■ To do
Please return the lines below verbatim, beginning at the one that has "neck: (409, 373)" and stopping after the one that has "right knee: (883, 718)", and add no other lines.

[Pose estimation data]
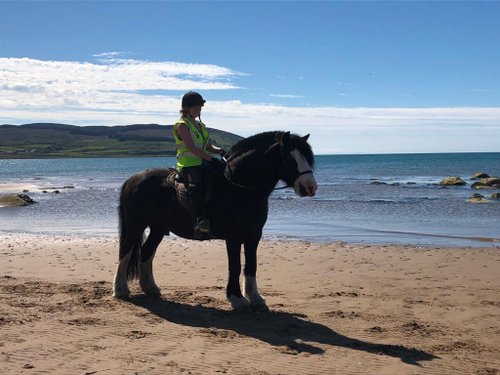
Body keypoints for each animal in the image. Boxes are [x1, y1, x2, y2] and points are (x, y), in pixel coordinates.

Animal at [112, 131, 316, 310]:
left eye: (307, 158)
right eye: (289, 158)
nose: (310, 187)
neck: (238, 188)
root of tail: (134, 178)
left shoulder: (254, 235)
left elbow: (251, 265)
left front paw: (256, 299)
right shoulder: (233, 237)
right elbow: (235, 266)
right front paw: (237, 299)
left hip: (158, 228)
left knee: (147, 252)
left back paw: (150, 288)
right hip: (135, 225)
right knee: (126, 252)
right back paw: (121, 290)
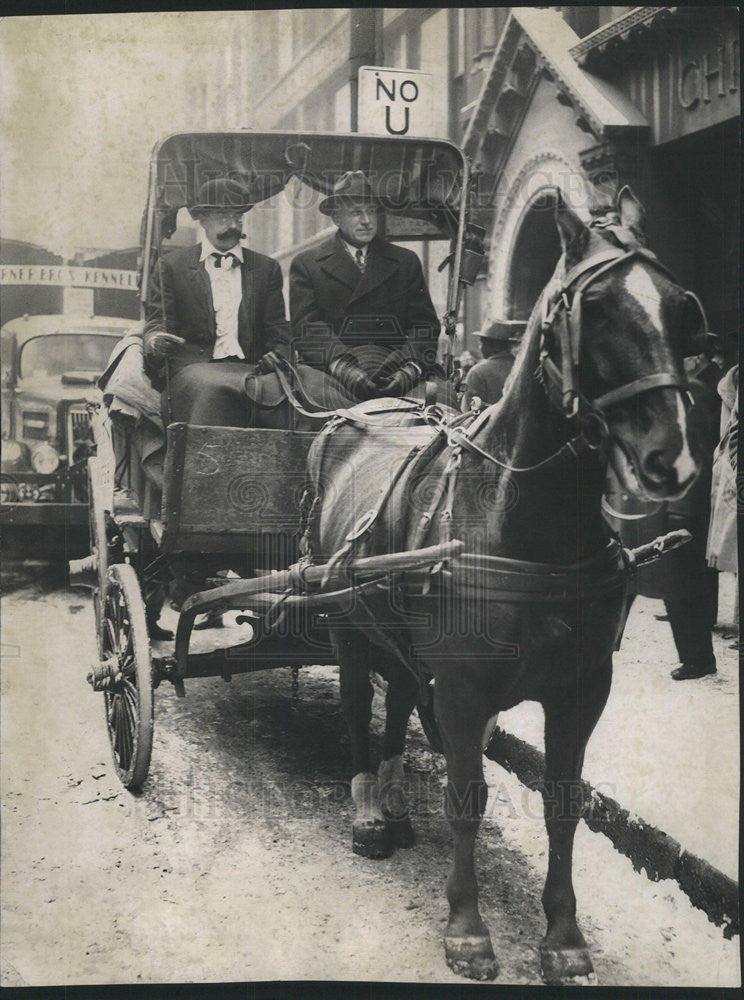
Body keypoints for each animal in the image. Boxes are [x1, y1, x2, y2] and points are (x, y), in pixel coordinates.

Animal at [302, 189, 704, 984]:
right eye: (597, 309)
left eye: (680, 308)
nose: (669, 458)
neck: (524, 523)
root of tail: (355, 414)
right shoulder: (463, 689)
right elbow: (467, 796)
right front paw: (466, 928)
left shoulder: (582, 689)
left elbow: (563, 803)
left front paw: (564, 934)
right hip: (343, 619)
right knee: (361, 701)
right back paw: (369, 812)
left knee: (398, 697)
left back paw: (395, 803)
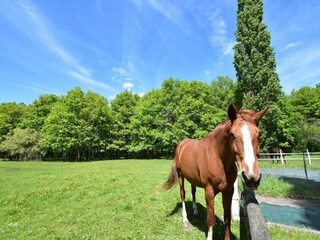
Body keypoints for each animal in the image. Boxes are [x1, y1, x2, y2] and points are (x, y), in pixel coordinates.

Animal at [162, 104, 268, 239]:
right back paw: (185, 219)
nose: (251, 178)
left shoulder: (228, 191)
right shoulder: (209, 191)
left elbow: (227, 218)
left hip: (192, 179)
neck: (218, 157)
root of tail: (181, 144)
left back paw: (195, 212)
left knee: (193, 192)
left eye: (259, 134)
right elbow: (210, 219)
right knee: (183, 194)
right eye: (232, 134)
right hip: (181, 176)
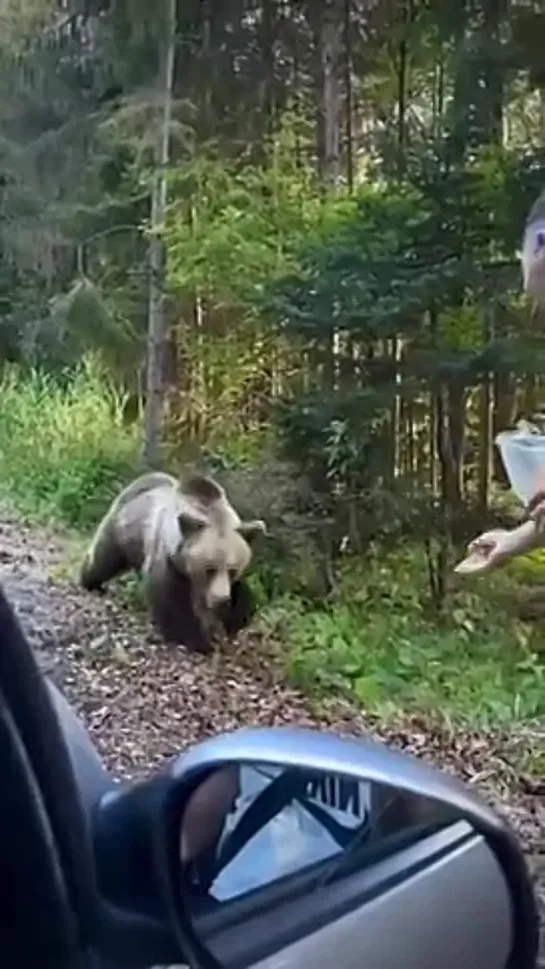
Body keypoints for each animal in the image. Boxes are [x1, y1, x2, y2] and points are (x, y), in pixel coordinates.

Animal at [80, 470, 266, 656]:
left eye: (233, 570)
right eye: (209, 569)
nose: (221, 599)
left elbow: (240, 596)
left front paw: (234, 622)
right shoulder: (169, 560)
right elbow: (172, 603)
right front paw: (198, 640)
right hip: (123, 529)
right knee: (103, 558)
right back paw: (89, 582)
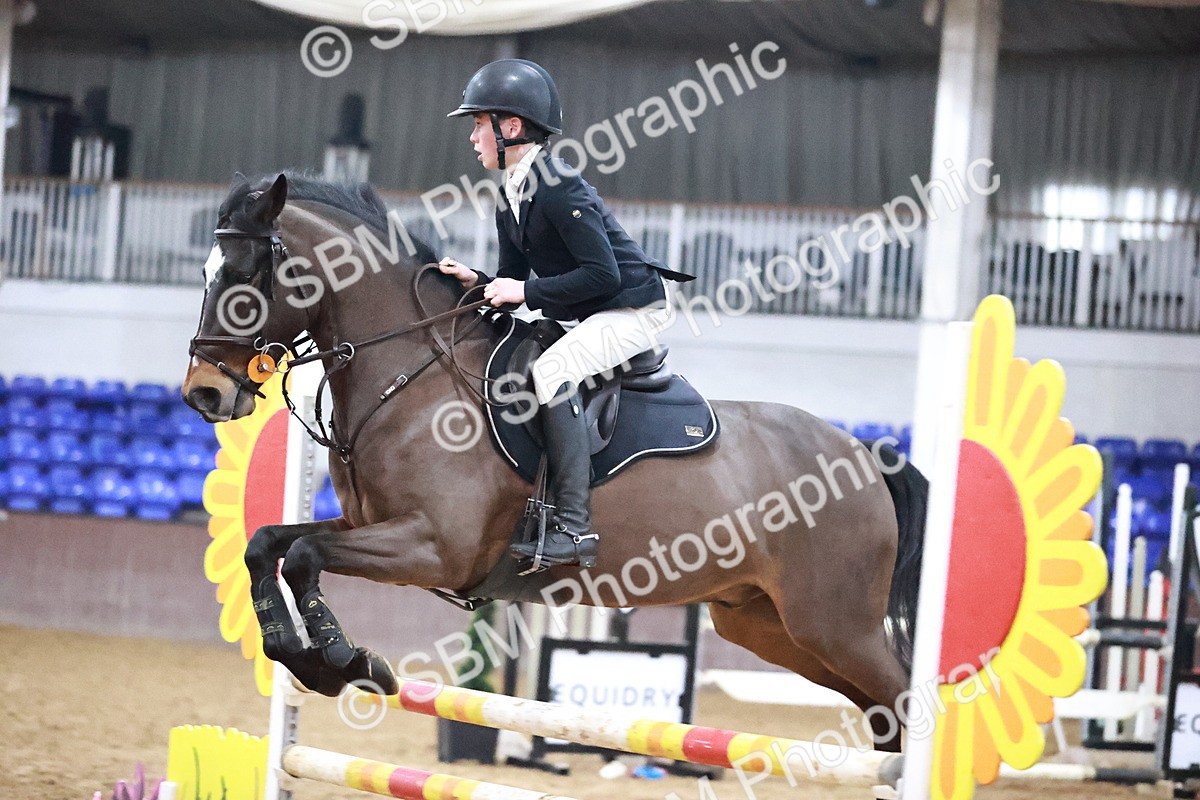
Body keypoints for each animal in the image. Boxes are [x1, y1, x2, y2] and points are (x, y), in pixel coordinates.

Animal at [181, 173, 929, 752]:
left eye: (245, 276)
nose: (203, 393)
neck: (409, 373)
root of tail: (863, 457)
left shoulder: (434, 546)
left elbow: (304, 556)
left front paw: (341, 658)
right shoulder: (370, 524)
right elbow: (269, 544)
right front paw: (312, 657)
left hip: (834, 625)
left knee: (903, 703)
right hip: (768, 625)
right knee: (883, 718)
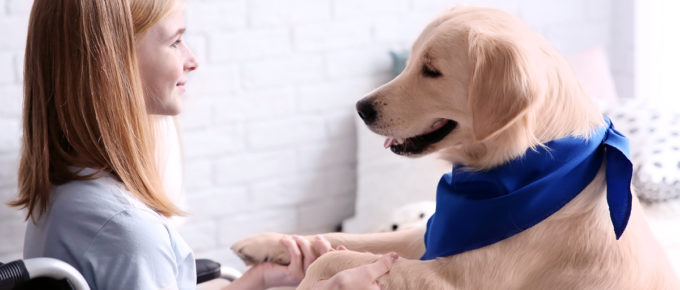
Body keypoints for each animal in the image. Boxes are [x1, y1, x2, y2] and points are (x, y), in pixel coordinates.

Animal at [230, 6, 680, 290]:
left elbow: (333, 259)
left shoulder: (453, 279)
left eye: (432, 71)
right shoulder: (430, 235)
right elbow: (346, 238)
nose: (361, 108)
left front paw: (308, 277)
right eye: (410, 61)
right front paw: (269, 244)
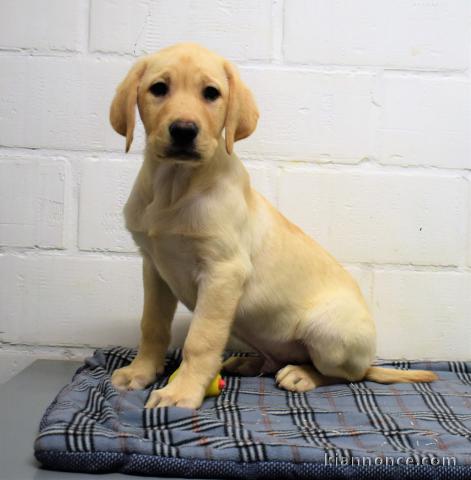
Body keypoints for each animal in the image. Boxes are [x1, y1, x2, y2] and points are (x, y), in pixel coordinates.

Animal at [109, 44, 436, 408]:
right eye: (158, 89)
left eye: (211, 93)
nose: (183, 130)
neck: (174, 187)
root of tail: (370, 360)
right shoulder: (154, 267)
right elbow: (152, 326)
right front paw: (140, 372)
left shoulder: (223, 271)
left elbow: (201, 339)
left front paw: (182, 392)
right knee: (281, 360)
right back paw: (249, 362)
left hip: (326, 330)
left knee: (347, 375)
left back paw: (302, 374)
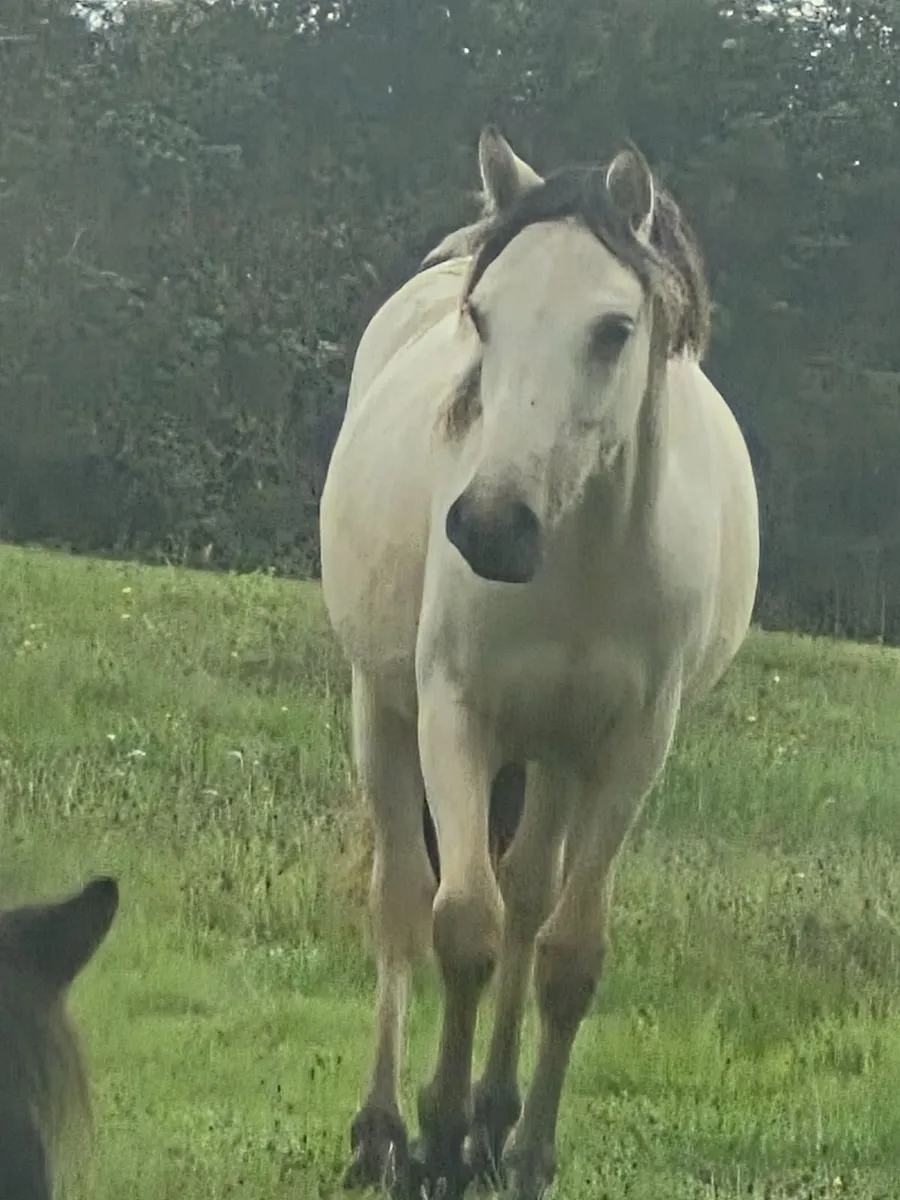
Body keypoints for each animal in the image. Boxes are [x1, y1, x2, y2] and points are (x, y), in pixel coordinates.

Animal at [319, 126, 759, 1199]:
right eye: (484, 317)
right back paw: (383, 1130)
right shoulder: (455, 718)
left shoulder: (629, 750)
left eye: (612, 329)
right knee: (402, 902)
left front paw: (521, 1152)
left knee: (528, 895)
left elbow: (564, 951)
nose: (489, 526)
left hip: (556, 754)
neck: (581, 555)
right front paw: (433, 1142)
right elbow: (461, 928)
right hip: (382, 712)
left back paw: (493, 1119)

■ Exercise response
neck: (409, 373)
root of tail: (863, 457)
left shoulder: (434, 546)
left elbow: (304, 556)
left front paw: (341, 658)
right shoulder: (370, 524)
right elbow: (269, 544)
right front paw: (312, 657)
left hip: (834, 625)
left knee: (903, 703)
right hip: (768, 625)
right knee: (883, 718)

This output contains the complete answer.